Dataset items
++++++++

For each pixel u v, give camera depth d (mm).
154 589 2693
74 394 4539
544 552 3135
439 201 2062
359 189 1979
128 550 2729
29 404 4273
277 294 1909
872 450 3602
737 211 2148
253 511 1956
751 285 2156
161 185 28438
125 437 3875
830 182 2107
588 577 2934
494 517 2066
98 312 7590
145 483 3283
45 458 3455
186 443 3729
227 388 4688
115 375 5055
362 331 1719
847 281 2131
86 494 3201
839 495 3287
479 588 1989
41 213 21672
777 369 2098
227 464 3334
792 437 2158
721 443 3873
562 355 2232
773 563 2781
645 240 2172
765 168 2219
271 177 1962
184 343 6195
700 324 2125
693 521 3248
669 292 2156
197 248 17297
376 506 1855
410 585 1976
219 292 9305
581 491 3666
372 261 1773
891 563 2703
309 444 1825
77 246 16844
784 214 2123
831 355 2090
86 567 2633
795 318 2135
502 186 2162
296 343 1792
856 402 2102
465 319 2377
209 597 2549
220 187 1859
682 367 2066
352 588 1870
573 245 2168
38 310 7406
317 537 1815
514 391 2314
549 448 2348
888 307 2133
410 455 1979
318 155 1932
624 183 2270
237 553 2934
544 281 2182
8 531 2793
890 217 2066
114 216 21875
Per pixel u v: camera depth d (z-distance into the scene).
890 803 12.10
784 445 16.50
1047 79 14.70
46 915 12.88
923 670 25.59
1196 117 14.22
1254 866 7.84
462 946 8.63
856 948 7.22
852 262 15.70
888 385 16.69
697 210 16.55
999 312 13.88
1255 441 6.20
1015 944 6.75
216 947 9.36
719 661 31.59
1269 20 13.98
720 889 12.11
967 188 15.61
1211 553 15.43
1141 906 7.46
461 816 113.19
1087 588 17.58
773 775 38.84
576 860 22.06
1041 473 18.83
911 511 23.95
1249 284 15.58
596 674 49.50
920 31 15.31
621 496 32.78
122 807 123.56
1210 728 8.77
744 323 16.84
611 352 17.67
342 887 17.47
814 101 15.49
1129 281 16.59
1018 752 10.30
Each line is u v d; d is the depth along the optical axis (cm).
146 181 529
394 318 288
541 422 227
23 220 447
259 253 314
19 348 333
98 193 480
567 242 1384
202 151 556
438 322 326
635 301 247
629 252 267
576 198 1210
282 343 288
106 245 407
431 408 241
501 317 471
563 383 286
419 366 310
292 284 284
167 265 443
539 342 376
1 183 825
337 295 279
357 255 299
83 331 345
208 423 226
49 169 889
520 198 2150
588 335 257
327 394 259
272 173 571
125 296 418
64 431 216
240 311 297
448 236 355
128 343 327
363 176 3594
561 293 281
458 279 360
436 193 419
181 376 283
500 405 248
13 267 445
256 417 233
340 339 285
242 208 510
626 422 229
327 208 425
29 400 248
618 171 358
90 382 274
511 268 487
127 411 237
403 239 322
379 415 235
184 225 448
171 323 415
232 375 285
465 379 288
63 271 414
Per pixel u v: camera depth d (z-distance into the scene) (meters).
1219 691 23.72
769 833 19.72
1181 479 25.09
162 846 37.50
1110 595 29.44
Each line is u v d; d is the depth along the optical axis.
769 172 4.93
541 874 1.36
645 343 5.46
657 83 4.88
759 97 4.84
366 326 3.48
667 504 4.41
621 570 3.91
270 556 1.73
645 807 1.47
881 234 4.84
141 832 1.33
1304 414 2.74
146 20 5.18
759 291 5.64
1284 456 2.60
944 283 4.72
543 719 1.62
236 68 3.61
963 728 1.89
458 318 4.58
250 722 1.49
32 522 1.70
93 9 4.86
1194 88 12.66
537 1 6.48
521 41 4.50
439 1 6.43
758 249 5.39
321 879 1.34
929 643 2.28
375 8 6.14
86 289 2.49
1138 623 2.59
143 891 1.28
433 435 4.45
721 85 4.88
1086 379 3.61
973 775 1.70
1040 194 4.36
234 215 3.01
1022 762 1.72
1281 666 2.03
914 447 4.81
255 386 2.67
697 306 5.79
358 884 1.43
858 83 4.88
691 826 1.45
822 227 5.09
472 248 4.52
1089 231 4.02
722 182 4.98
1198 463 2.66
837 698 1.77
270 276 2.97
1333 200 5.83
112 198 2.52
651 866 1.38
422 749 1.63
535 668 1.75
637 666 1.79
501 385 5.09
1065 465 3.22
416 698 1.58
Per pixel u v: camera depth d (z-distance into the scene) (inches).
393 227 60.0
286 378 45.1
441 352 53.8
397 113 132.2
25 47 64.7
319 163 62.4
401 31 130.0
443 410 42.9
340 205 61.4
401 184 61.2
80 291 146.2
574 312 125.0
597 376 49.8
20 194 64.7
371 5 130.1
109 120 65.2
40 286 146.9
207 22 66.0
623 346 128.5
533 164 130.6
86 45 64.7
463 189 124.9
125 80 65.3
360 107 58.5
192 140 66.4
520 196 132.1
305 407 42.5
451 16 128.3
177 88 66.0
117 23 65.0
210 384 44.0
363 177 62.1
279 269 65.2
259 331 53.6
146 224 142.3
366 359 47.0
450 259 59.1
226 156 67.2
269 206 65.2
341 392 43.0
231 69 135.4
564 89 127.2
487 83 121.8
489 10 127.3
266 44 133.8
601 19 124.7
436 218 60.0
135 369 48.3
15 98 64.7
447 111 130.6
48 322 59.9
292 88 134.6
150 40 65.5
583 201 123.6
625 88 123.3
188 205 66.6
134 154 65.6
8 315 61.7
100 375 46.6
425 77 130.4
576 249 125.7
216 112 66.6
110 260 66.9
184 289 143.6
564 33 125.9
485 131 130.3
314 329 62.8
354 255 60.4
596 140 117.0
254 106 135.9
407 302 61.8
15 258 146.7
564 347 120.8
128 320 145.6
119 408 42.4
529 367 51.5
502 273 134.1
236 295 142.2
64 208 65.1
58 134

++++++++

Assigned task
Transcribe all records exactly as written.

Result
For each pixel u v, give camera depth d (mm).
154 589 2693
74 394 4539
544 552 3135
439 201 2062
359 189 1979
128 550 2729
29 404 4273
277 294 1909
872 450 3602
737 211 2148
253 511 1956
751 285 2156
161 185 28438
125 437 3875
830 182 2107
588 577 2934
494 517 2066
98 312 7590
145 483 3283
45 458 3455
186 443 3729
227 388 4688
115 375 5055
362 331 1719
847 281 2131
86 494 3201
839 495 3287
479 588 1989
41 213 21672
777 369 2098
227 464 3334
792 437 2158
721 443 3873
562 355 2232
773 563 2781
645 240 2172
765 168 2219
271 177 1962
184 343 6195
700 324 2125
693 521 3248
669 292 2156
197 248 17297
376 506 1855
410 585 1976
219 292 9305
581 491 3666
372 261 1773
891 563 2703
309 444 1825
77 246 16844
784 214 2123
831 355 2090
86 567 2633
795 318 2135
502 186 2162
296 343 1792
856 402 2102
465 319 2377
209 597 2549
220 187 1859
682 367 2066
352 588 1870
573 245 2168
38 310 7406
317 537 1815
514 391 2314
549 448 2348
888 307 2133
410 455 1979
318 155 1932
624 183 2270
237 553 2934
544 281 2182
8 531 2793
890 217 2066
114 216 21875
Per pixel u v: camera depth d (z-distance into the scene).
890 803 12.10
784 445 16.50
1047 79 14.70
46 915 12.88
923 670 25.59
1196 117 14.22
1254 866 7.84
462 946 8.63
856 948 7.22
852 262 15.70
888 385 16.69
697 210 16.55
999 312 13.88
1255 441 6.20
1015 944 6.75
216 947 9.36
719 661 31.59
1269 20 13.98
720 889 12.11
967 188 15.61
1211 553 15.43
1141 906 7.46
461 816 113.19
1087 588 17.58
773 775 38.84
576 860 22.06
1041 473 18.83
911 511 23.95
1249 284 15.58
596 674 49.50
920 31 15.31
621 496 32.78
122 807 123.56
1210 728 8.77
744 323 16.84
611 352 17.67
342 887 17.47
814 101 15.49
1129 281 16.59
1018 752 10.30
Each line is u v d; d is the depth along the optical axis (cm).
146 181 529
394 318 288
541 422 227
23 220 447
259 253 314
19 348 333
98 193 480
567 242 1384
202 151 556
438 322 326
635 301 247
629 252 267
576 198 1210
282 343 288
106 245 407
431 408 241
501 317 471
563 383 286
419 366 310
292 284 284
167 265 443
539 342 376
1 183 825
337 295 279
357 255 299
83 331 345
208 423 226
49 169 889
520 198 2150
588 335 257
327 394 259
272 173 571
125 296 418
64 431 216
240 311 297
448 236 355
128 343 327
363 176 3594
561 293 281
458 279 360
436 193 419
181 376 283
500 405 248
13 267 445
256 417 233
340 339 285
242 208 510
626 422 229
327 208 425
29 400 248
618 171 358
90 382 274
511 268 487
127 411 237
403 239 322
379 415 235
184 225 448
171 323 415
232 375 285
465 379 288
63 271 414
Per pixel u v: camera depth d (z-distance into the scene) (meters).
1219 691 23.72
769 833 19.72
1181 479 25.09
162 846 37.50
1110 595 29.44
Each line is u v d; d is the depth along the optical axis.
769 172 4.93
541 874 1.36
645 343 5.46
657 83 4.88
759 97 4.84
366 326 3.48
667 504 4.41
621 570 3.91
270 556 1.73
645 807 1.47
881 234 4.84
141 832 1.33
1304 414 2.74
146 20 5.18
759 291 5.64
1284 456 2.60
944 283 4.72
543 719 1.62
236 68 3.61
963 728 1.89
458 318 4.58
250 722 1.49
32 522 1.70
93 9 4.86
1194 88 12.66
537 1 6.48
521 41 4.50
439 1 6.43
758 249 5.39
321 879 1.34
929 643 2.28
375 8 6.14
86 289 2.49
1138 623 2.59
143 891 1.28
433 435 4.45
721 85 4.88
1086 379 3.61
973 775 1.70
1040 194 4.36
234 215 3.01
1022 762 1.72
1281 666 2.03
914 447 4.81
255 386 2.67
697 306 5.79
358 884 1.43
858 83 4.88
691 826 1.45
822 227 5.09
472 248 4.52
1089 231 4.02
722 182 4.98
1198 463 2.66
837 698 1.77
270 276 2.97
1333 200 5.83
112 198 2.52
651 866 1.38
422 749 1.63
535 668 1.75
637 666 1.79
501 385 5.09
1065 465 3.22
416 698 1.58
Per pixel u v: camera depth d (z-distance into the scene) (inches).
393 227 60.0
286 378 45.1
441 352 53.8
397 113 132.2
25 47 64.7
319 163 62.4
401 31 130.0
443 410 42.9
340 205 61.4
401 184 61.2
80 291 146.2
574 312 125.0
597 376 49.8
20 194 64.7
371 5 130.1
109 120 65.2
40 286 146.9
207 22 66.0
623 346 128.5
533 164 130.6
86 45 64.7
463 189 124.9
125 80 65.3
360 107 58.5
192 140 66.4
520 196 132.1
305 407 42.5
451 16 128.3
177 88 66.0
117 23 65.0
210 384 44.0
363 177 62.1
279 269 65.2
259 331 53.6
146 224 142.3
366 359 47.0
450 259 59.1
226 156 67.2
269 206 65.2
341 392 43.0
231 69 135.4
564 89 127.2
487 83 121.8
489 10 127.3
266 44 133.8
601 19 124.7
436 218 60.0
135 369 48.3
15 98 64.7
447 111 130.6
48 322 59.9
292 88 134.6
150 40 65.5
583 201 123.6
625 88 123.3
188 205 66.6
134 154 65.6
8 315 61.7
100 375 46.6
425 77 130.4
576 249 125.7
216 112 66.6
110 260 66.9
184 289 143.6
564 33 125.9
485 131 130.3
314 329 62.8
354 255 60.4
596 140 117.0
254 106 135.9
407 302 61.8
15 258 146.7
564 347 120.8
128 320 145.6
119 408 42.4
529 367 51.5
502 273 134.1
236 295 142.2
64 208 65.1
58 134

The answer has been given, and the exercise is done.